## Required work
The required result is a copy of each line below in which "предварительной" appears.
══ Information shown
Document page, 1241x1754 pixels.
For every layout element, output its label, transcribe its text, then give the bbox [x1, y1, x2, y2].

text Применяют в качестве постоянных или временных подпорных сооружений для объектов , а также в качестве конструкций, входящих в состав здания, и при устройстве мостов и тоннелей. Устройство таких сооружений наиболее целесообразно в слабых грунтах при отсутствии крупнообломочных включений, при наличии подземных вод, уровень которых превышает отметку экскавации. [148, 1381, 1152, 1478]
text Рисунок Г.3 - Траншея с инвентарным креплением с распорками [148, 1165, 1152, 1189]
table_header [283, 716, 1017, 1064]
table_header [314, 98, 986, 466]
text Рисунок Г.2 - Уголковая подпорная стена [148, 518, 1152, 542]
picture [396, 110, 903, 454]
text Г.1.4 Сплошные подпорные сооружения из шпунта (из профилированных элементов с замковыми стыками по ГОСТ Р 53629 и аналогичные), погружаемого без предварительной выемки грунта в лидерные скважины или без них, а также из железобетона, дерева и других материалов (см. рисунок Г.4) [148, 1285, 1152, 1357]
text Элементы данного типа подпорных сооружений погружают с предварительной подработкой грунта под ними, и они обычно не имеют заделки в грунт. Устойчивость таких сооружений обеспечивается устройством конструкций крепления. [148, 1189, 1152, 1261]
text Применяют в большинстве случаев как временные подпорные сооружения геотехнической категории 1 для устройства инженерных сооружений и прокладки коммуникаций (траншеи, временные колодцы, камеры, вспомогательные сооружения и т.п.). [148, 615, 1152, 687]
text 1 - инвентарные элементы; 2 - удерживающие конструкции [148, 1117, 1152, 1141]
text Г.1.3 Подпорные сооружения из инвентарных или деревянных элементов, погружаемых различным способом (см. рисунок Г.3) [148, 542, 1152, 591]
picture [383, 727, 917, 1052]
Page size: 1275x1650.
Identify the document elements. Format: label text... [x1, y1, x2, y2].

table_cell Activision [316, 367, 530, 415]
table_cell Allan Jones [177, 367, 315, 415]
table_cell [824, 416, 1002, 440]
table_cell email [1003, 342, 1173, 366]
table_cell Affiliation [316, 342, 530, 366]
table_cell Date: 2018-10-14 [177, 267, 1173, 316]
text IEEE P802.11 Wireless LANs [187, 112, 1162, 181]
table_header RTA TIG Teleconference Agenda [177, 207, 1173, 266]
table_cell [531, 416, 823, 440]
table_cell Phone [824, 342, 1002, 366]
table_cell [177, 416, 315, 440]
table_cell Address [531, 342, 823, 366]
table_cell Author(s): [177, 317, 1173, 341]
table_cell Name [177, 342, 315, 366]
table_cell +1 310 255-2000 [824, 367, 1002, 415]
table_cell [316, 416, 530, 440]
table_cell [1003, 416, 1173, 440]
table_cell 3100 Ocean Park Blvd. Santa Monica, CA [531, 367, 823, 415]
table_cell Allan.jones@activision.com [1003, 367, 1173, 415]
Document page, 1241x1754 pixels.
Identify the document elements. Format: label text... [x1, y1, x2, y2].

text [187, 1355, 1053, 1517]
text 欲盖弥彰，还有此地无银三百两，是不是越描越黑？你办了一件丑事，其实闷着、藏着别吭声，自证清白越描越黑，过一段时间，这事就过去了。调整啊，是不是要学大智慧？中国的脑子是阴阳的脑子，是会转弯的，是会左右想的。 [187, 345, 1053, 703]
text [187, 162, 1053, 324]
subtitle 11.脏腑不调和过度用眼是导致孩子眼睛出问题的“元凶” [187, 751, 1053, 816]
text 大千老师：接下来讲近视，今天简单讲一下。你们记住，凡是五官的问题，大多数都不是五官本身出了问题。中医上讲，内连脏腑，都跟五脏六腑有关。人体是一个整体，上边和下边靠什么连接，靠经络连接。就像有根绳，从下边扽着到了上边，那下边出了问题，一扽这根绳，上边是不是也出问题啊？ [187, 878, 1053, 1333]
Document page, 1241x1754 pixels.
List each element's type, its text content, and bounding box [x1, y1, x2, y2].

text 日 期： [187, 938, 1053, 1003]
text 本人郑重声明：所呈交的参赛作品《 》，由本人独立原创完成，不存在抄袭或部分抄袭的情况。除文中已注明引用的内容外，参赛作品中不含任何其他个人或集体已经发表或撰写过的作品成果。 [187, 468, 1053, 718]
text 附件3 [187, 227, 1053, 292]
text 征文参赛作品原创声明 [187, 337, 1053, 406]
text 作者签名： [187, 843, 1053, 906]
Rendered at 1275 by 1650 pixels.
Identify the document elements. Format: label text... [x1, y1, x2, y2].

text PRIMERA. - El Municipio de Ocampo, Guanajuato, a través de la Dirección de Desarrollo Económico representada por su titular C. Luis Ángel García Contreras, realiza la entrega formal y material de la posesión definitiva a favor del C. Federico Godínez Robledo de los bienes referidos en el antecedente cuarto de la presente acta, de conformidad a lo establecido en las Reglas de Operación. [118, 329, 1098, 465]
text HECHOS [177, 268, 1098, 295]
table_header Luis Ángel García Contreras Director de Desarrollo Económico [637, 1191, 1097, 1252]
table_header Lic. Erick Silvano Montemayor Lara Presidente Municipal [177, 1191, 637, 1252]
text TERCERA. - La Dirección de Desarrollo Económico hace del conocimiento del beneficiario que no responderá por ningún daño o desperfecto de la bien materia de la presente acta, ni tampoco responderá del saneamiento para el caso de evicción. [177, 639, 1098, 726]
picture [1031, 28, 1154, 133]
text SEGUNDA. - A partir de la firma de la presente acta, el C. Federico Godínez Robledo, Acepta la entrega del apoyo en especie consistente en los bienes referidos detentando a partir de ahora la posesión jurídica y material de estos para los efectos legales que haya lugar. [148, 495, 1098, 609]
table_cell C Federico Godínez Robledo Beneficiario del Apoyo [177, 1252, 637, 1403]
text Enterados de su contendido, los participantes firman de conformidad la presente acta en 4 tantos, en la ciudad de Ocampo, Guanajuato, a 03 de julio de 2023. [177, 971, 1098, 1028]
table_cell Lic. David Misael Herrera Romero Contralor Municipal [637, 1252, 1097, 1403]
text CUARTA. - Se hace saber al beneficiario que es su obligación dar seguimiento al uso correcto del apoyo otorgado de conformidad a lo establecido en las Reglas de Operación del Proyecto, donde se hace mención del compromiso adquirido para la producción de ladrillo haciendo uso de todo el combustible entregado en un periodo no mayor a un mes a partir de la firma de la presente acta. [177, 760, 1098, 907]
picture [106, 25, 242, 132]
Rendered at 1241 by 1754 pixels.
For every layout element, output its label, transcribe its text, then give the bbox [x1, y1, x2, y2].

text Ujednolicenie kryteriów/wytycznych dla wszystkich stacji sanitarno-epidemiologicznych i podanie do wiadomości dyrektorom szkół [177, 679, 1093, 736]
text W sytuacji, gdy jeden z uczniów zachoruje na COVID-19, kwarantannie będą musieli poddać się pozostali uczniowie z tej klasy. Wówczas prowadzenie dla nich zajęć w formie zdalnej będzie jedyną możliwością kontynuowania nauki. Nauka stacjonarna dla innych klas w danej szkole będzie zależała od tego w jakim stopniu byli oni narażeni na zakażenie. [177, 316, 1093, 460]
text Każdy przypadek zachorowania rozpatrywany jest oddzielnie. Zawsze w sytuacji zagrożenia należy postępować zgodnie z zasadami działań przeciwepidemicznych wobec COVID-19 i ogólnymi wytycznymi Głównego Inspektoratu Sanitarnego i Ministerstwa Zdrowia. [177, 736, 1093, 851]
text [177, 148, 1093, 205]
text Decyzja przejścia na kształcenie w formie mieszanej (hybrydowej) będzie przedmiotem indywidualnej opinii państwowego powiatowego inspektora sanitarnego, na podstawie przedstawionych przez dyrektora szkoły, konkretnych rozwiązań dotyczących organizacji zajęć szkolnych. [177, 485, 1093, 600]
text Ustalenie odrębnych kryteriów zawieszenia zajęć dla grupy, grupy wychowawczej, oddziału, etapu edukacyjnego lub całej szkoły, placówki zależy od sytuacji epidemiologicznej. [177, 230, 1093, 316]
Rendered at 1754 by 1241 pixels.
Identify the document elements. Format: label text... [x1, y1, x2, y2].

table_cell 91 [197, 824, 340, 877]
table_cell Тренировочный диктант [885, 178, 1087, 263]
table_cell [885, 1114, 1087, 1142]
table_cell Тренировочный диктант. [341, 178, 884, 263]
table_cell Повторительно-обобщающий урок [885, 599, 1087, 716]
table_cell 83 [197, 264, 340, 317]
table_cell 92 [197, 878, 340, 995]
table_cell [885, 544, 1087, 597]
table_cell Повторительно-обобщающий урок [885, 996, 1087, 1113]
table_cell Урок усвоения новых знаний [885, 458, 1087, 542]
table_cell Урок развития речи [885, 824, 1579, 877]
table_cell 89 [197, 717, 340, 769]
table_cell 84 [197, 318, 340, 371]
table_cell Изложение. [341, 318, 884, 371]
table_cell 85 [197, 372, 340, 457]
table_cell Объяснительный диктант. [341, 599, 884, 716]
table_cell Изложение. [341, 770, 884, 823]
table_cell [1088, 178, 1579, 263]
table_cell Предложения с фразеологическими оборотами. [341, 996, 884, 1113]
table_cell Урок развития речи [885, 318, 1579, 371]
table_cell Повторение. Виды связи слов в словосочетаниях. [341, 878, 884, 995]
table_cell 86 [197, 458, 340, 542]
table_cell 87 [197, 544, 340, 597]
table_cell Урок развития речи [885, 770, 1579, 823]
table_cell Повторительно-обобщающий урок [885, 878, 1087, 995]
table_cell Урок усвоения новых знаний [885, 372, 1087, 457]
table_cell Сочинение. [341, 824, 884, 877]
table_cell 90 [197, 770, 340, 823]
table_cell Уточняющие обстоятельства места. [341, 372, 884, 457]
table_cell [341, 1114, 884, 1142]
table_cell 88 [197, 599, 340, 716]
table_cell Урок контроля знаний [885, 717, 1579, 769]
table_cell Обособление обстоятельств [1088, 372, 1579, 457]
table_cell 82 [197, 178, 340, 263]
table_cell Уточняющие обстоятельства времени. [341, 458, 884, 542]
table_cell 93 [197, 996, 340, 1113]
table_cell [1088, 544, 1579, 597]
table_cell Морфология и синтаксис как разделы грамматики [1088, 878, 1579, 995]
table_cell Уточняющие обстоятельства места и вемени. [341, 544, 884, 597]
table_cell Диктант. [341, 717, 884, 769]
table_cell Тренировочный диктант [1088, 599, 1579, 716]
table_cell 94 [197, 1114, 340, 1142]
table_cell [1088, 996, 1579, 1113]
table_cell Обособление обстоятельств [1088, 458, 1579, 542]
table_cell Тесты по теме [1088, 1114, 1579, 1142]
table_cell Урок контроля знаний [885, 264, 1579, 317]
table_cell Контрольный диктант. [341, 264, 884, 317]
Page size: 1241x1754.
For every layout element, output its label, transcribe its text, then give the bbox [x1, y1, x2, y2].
════
## Problem solution
text Г.1.4 Сплошные подпорные сооружения из шпунта (из профилированных элементов с замковыми стыками по ГОСТ Р 53629 и аналогичные), погружаемого без предварительной выемки грунта в лидерные скважины или без них, а также из железобетона, дерева и других материалов (см. рисунок Г.4) [148, 1285, 1152, 1357]
text Элементы данного типа подпорных сооружений погружают с предварительной подработкой грунта под ними, и они обычно не имеют заделки в грунт. Устойчивость таких сооружений обеспечивается устройством конструкций крепления. [148, 1189, 1152, 1261]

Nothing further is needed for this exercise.